*Task prompt*.
Reading through the lines below, count those that include the string "labels"; the answer is that number and nothing else.

*Saved data entries*.
——————

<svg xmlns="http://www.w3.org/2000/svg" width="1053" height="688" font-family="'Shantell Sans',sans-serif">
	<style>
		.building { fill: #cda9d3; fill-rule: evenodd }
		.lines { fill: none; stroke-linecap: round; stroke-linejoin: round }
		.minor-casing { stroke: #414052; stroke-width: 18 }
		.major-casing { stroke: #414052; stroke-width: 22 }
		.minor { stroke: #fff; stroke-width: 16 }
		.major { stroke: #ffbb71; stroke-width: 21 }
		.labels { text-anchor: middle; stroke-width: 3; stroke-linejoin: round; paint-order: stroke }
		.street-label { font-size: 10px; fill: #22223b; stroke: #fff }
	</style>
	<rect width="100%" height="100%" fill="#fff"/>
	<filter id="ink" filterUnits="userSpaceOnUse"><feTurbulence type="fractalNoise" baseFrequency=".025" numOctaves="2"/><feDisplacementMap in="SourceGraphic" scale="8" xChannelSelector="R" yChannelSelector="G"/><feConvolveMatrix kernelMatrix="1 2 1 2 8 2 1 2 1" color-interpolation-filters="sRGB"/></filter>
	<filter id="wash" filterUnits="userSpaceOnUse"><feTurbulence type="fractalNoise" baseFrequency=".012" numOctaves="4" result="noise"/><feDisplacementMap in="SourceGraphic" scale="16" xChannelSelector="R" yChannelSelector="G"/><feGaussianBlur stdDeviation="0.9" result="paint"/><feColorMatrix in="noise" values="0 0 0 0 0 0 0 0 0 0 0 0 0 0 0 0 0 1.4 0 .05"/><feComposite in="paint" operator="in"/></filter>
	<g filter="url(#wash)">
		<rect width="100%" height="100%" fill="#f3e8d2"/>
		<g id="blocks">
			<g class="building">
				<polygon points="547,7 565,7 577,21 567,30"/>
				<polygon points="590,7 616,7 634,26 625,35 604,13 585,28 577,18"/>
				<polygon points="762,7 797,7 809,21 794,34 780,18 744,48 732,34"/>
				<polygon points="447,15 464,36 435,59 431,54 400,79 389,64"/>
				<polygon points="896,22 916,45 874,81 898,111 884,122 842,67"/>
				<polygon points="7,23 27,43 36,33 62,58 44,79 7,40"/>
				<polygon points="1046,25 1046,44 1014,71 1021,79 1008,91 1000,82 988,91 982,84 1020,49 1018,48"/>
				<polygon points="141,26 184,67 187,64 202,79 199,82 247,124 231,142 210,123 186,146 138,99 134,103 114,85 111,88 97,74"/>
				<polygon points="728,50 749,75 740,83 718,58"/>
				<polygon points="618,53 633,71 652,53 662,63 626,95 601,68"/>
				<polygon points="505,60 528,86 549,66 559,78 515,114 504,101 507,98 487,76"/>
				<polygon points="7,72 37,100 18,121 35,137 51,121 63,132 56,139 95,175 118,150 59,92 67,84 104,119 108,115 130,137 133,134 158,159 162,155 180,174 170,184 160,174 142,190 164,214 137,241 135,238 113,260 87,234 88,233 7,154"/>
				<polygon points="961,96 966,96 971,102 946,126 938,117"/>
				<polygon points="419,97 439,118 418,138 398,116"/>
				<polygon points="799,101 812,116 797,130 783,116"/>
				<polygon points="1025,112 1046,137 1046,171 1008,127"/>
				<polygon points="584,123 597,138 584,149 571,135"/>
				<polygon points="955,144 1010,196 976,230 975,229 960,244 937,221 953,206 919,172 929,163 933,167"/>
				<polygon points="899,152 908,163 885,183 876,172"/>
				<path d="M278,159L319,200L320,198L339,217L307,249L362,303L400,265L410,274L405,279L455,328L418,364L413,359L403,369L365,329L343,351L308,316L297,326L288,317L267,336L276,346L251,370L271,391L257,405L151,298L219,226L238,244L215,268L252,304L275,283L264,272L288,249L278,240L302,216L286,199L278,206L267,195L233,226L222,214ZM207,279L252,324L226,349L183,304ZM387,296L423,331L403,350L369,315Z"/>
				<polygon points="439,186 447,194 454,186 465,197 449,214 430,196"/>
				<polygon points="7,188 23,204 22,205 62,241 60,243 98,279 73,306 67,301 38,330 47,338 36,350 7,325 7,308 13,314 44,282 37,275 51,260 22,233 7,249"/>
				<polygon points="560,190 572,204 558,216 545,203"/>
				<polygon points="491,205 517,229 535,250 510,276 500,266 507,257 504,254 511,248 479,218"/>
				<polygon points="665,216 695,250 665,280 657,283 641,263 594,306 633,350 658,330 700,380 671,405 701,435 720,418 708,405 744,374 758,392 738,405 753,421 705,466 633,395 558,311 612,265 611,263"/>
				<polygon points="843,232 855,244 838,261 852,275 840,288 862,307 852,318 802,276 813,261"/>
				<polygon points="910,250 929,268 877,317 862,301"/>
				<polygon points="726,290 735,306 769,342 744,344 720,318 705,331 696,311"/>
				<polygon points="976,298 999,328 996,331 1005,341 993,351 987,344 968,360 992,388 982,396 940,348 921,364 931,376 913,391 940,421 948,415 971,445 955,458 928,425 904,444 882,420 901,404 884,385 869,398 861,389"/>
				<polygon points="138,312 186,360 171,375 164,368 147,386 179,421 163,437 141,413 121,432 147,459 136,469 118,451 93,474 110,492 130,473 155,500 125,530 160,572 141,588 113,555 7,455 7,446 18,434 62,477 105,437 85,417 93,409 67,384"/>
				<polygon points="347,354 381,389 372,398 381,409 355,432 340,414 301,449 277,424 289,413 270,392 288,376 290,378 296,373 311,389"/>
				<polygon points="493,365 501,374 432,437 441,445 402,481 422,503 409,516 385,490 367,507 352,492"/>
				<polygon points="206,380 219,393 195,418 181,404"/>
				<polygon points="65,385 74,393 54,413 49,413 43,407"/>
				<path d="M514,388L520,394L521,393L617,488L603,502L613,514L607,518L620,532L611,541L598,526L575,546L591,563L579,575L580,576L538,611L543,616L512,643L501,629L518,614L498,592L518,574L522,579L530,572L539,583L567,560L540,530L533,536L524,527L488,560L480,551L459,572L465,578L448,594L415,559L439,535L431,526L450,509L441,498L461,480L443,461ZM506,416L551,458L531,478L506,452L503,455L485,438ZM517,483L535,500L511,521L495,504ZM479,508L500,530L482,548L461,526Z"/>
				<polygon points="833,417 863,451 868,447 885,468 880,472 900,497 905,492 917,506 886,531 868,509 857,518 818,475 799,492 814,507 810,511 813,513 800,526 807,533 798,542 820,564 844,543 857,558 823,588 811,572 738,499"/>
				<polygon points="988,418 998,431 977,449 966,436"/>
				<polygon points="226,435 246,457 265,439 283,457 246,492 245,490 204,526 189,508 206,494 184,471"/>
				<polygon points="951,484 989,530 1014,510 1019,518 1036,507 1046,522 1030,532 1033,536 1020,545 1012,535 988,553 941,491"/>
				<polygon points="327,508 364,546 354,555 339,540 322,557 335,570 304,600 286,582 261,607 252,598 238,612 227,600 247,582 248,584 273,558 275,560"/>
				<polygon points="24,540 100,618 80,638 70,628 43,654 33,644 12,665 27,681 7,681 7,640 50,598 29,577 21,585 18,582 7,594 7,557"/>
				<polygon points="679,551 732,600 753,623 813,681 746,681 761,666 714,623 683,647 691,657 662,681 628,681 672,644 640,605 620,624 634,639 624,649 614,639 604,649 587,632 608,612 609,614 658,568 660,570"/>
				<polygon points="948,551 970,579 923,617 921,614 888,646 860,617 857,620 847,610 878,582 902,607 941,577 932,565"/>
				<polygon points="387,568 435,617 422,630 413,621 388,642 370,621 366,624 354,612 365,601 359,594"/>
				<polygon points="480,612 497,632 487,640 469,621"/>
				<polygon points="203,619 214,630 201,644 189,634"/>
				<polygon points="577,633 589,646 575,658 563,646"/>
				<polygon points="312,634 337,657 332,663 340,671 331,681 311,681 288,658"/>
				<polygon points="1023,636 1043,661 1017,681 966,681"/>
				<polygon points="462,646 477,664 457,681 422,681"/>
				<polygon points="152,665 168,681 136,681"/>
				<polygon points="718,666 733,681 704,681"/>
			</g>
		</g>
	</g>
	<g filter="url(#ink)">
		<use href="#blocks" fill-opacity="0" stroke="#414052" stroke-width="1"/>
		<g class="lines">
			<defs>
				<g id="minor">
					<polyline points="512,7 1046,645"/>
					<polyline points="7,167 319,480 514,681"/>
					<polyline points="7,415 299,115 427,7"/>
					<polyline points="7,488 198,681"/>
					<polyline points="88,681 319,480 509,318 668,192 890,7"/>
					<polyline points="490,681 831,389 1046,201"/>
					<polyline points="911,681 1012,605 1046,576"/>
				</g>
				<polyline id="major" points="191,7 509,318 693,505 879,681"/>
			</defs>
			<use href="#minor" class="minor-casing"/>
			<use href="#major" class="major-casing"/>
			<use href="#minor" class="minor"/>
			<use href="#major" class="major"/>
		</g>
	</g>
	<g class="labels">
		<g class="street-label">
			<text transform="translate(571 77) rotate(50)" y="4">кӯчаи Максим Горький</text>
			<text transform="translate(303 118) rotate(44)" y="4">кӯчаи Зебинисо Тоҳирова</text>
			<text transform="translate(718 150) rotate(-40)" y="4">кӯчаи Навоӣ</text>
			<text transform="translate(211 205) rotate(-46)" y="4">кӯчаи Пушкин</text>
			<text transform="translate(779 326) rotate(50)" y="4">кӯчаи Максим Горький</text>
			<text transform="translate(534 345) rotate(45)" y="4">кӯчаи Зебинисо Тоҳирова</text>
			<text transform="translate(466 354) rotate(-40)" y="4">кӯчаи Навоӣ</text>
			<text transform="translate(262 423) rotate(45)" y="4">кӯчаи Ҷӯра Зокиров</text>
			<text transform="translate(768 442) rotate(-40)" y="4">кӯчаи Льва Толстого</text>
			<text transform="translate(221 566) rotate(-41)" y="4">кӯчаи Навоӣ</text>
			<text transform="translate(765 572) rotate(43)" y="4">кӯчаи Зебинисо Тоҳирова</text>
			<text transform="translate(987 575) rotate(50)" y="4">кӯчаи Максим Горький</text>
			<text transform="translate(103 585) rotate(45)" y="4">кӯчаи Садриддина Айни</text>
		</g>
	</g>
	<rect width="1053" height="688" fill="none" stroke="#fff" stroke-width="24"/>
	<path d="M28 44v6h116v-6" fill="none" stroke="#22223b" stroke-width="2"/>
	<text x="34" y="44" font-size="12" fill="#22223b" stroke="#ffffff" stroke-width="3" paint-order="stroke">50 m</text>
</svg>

——————

*Task result*.
2